= Emre Elivar =

Turkish concert pianist

Emre Elivar (born 21 August 1976, in Ankara) is a Turkish concert pianist.

Emre Elivar began his studies and graduated from State Conservatoire in Ankara. The DAAD scholarship made his further education and specialization at music academies “Carl Maria von Weber“ Dresden and “Hanns Eisler“ Berlin possible, at latter he obtained his master's degree and title “Konzertpianist”.

During his studies and early career Emre Elivar won several international music prizes like the triple awards in Bremen in 1999, the bronze medal at “Cidado do Porto” in 1999 and at “World Piano Competition” in Cincinnati in 2000, Steinway-Prize in 2001, Artur Schnabel Prize in 2002 and Vendôme-Prize in 2003.

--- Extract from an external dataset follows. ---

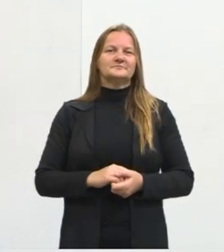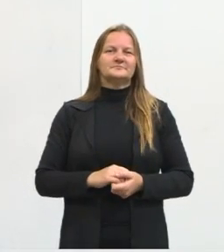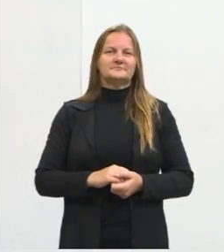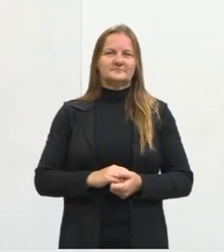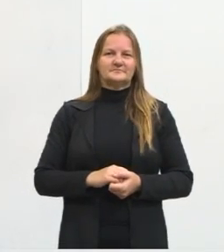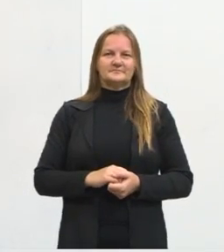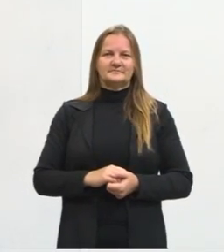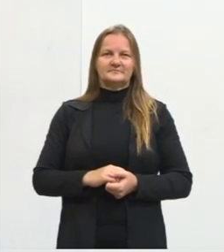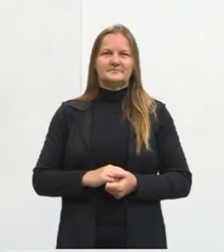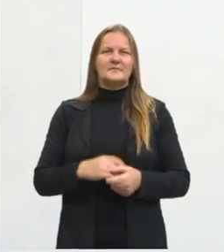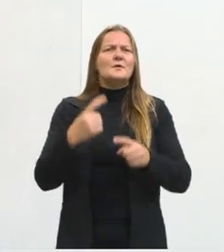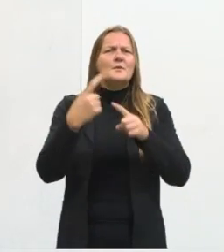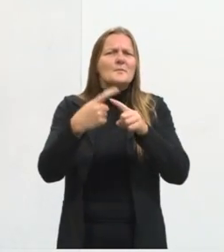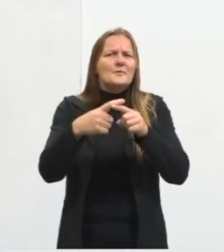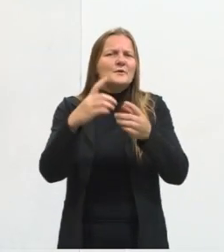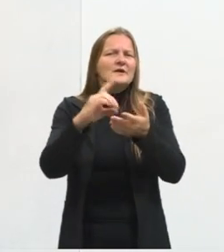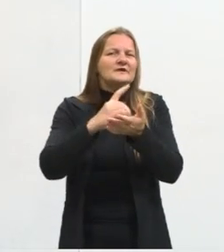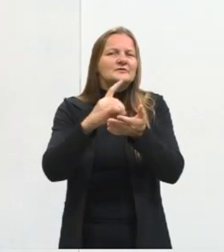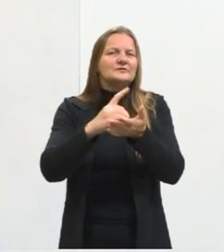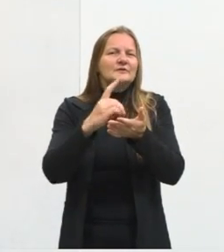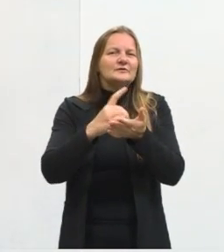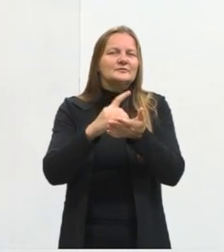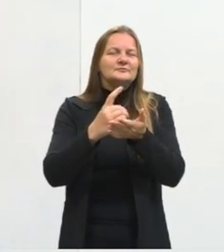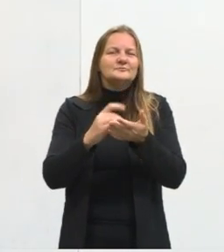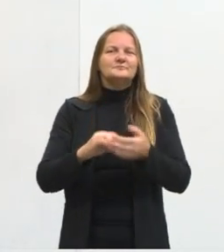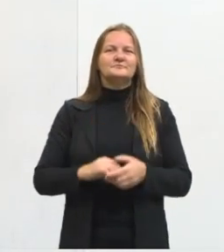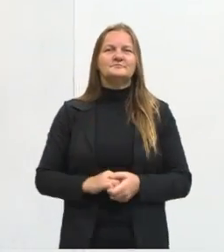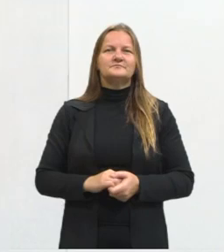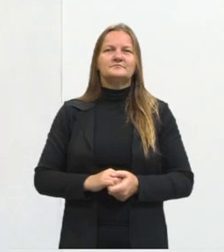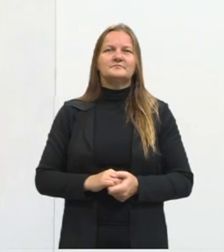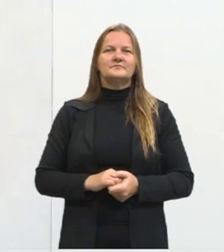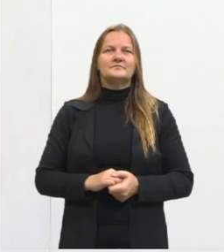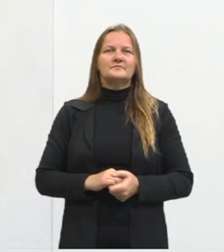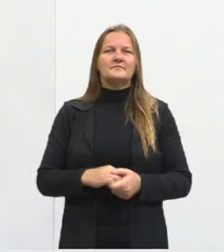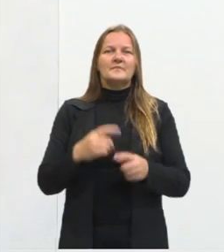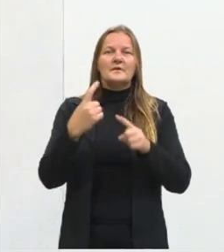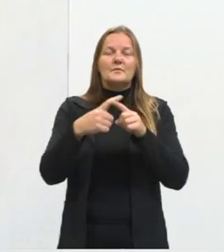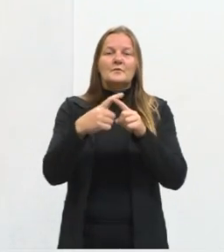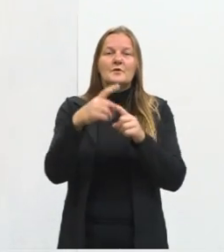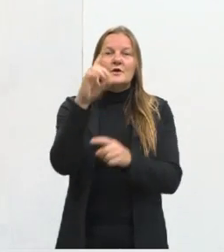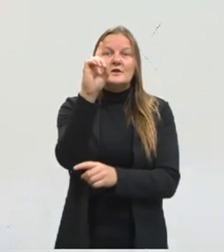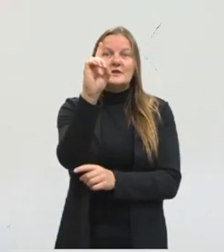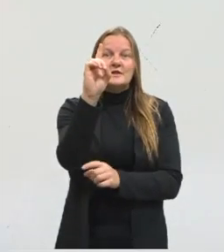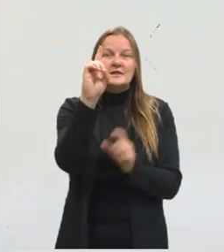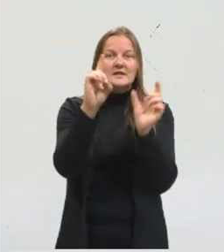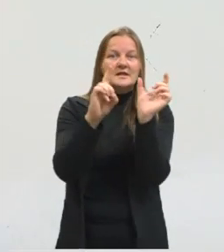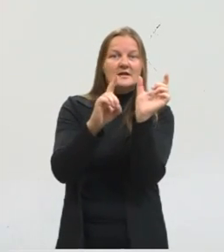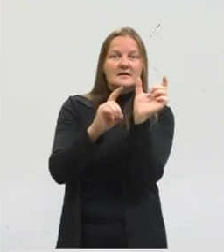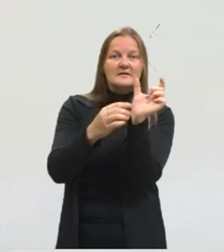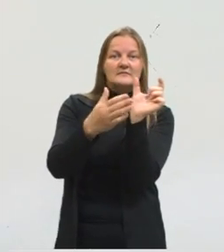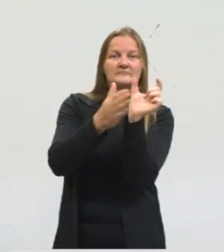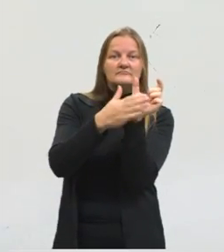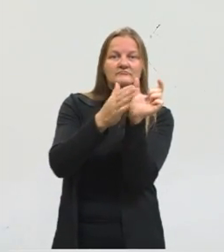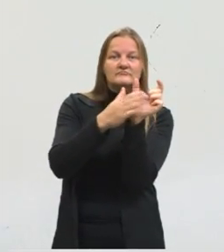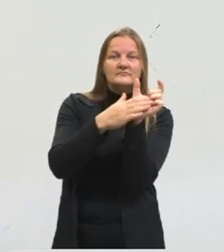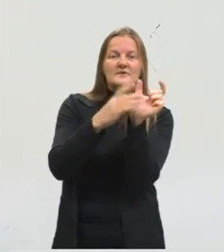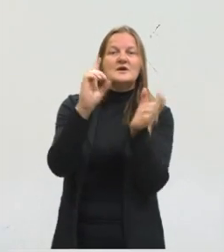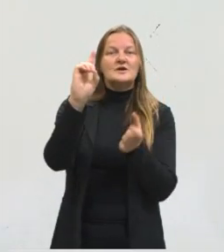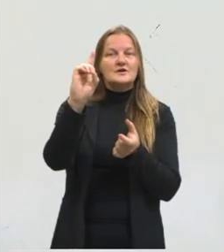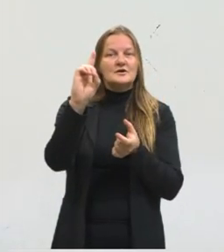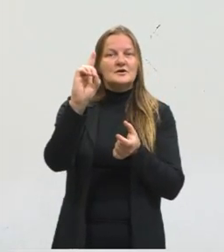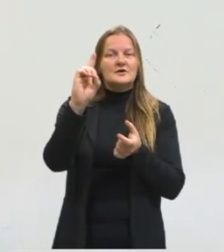Por que um dicionário? Porque o denotativo é o sentido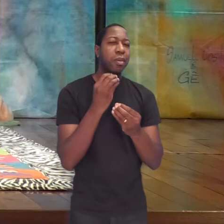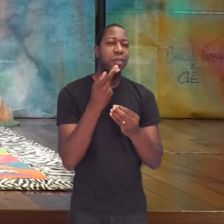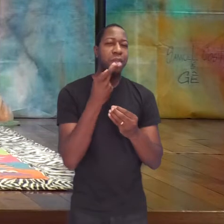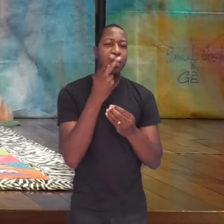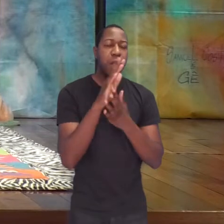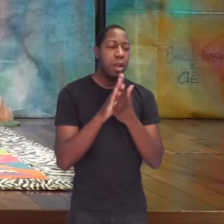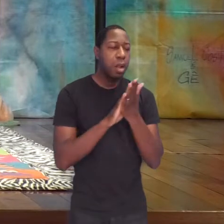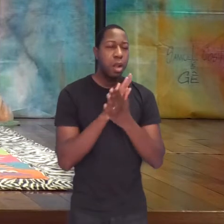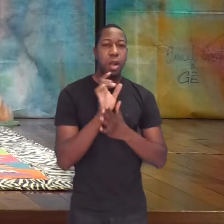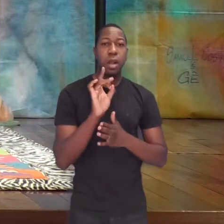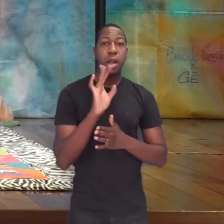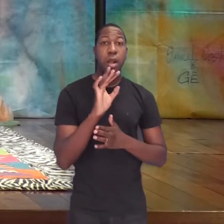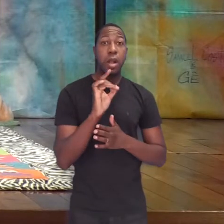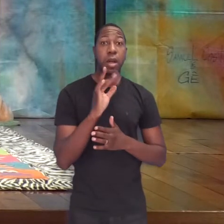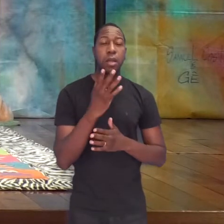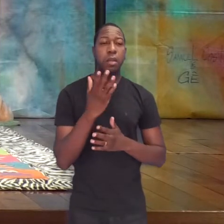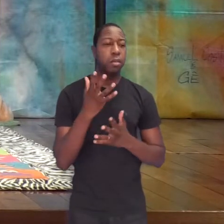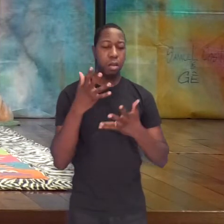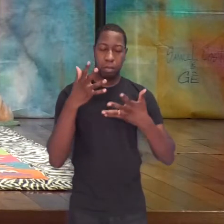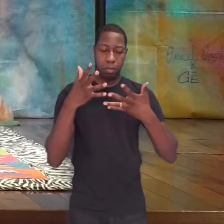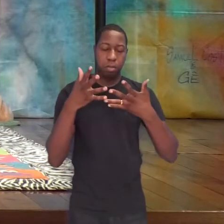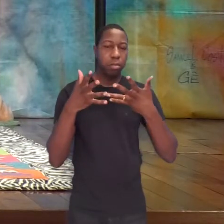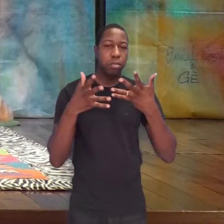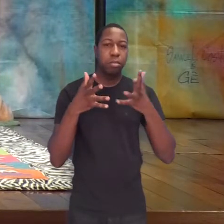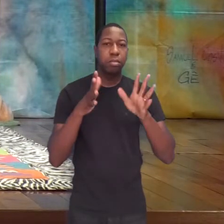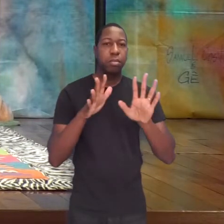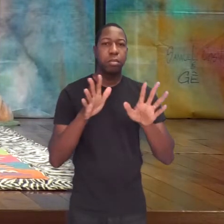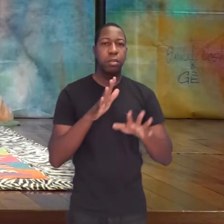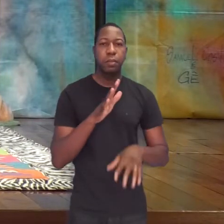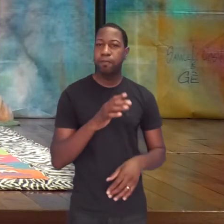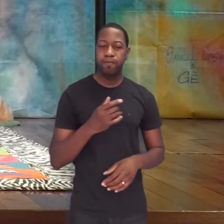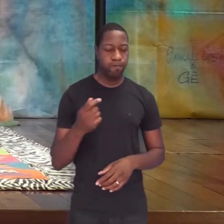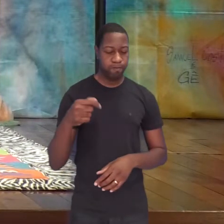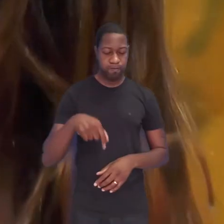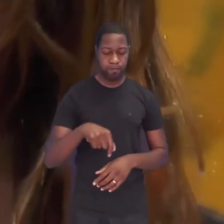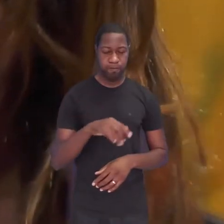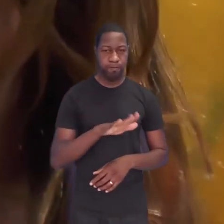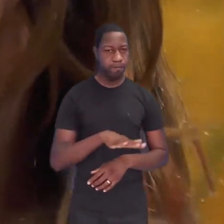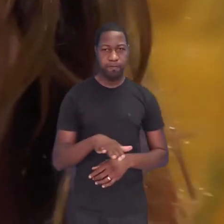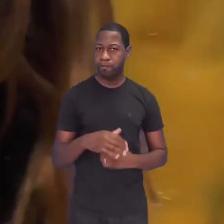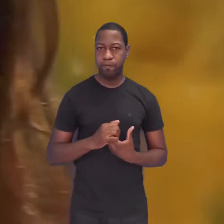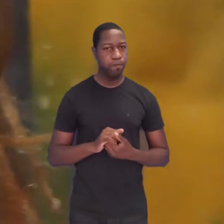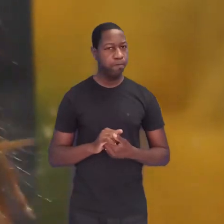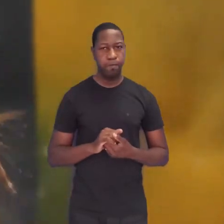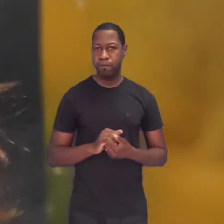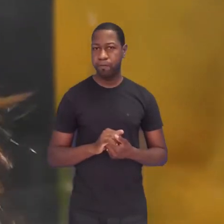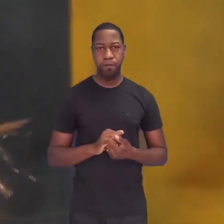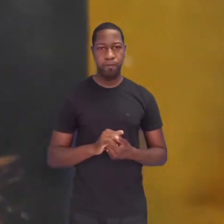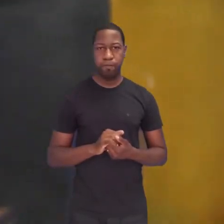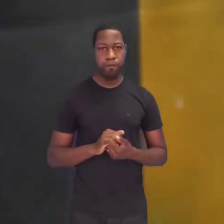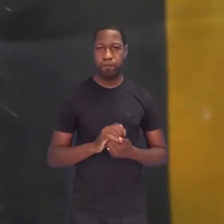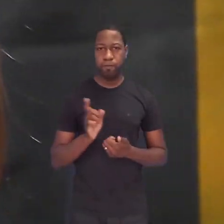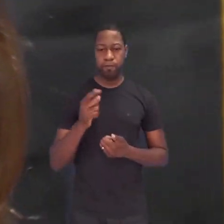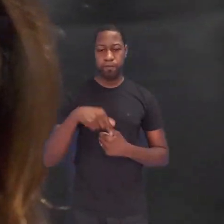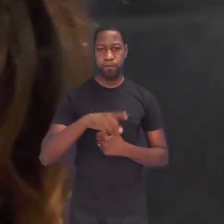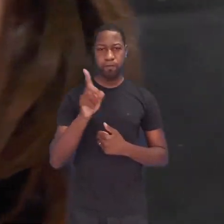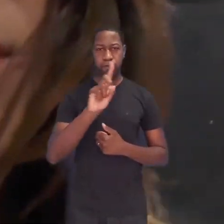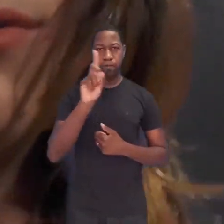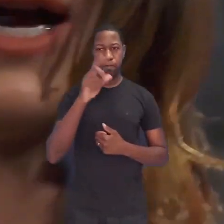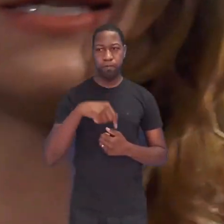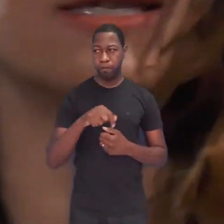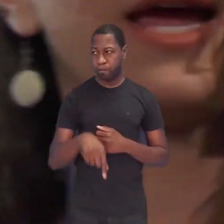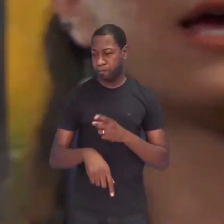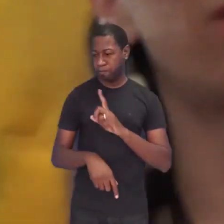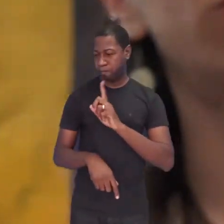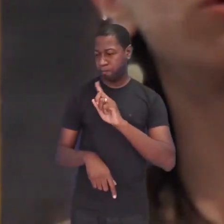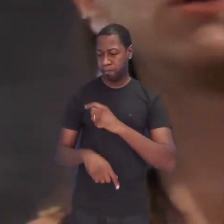que todo mundo tinha muito medo dele, sabe? Mas um dia, quando o reizinho estava andando assim lá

Along with his Bremer recording of the French Suite No. 3 BWV 817 by J. S. Bach and the Concerto No. 1 by F. Liszt, the artist also recorded important works of several Turkish composers and recently as a double album the Three Last Sonatas opp. 109, 110, 111 and the Diabelli - Variations, op. 120 by L. v. Beethoven. His new CD recently released by Sony BMG with works by F. Schubert (Three Piano Pieces D 946) and R. Schumann (Symphonic Etudes op. 13) earned great reviews internationally. The highlight for the season 2009/2010 was definitely his concert in June 2010, totally dedicated to R. Schumann containing both his sonatas, broadcast live to honor Schumann's 200th birthday by 50 members of EBU (European Broadcast Union).

Emre Elivar has been living in Bursa and working at Uludağ University State Conservatory since 2019.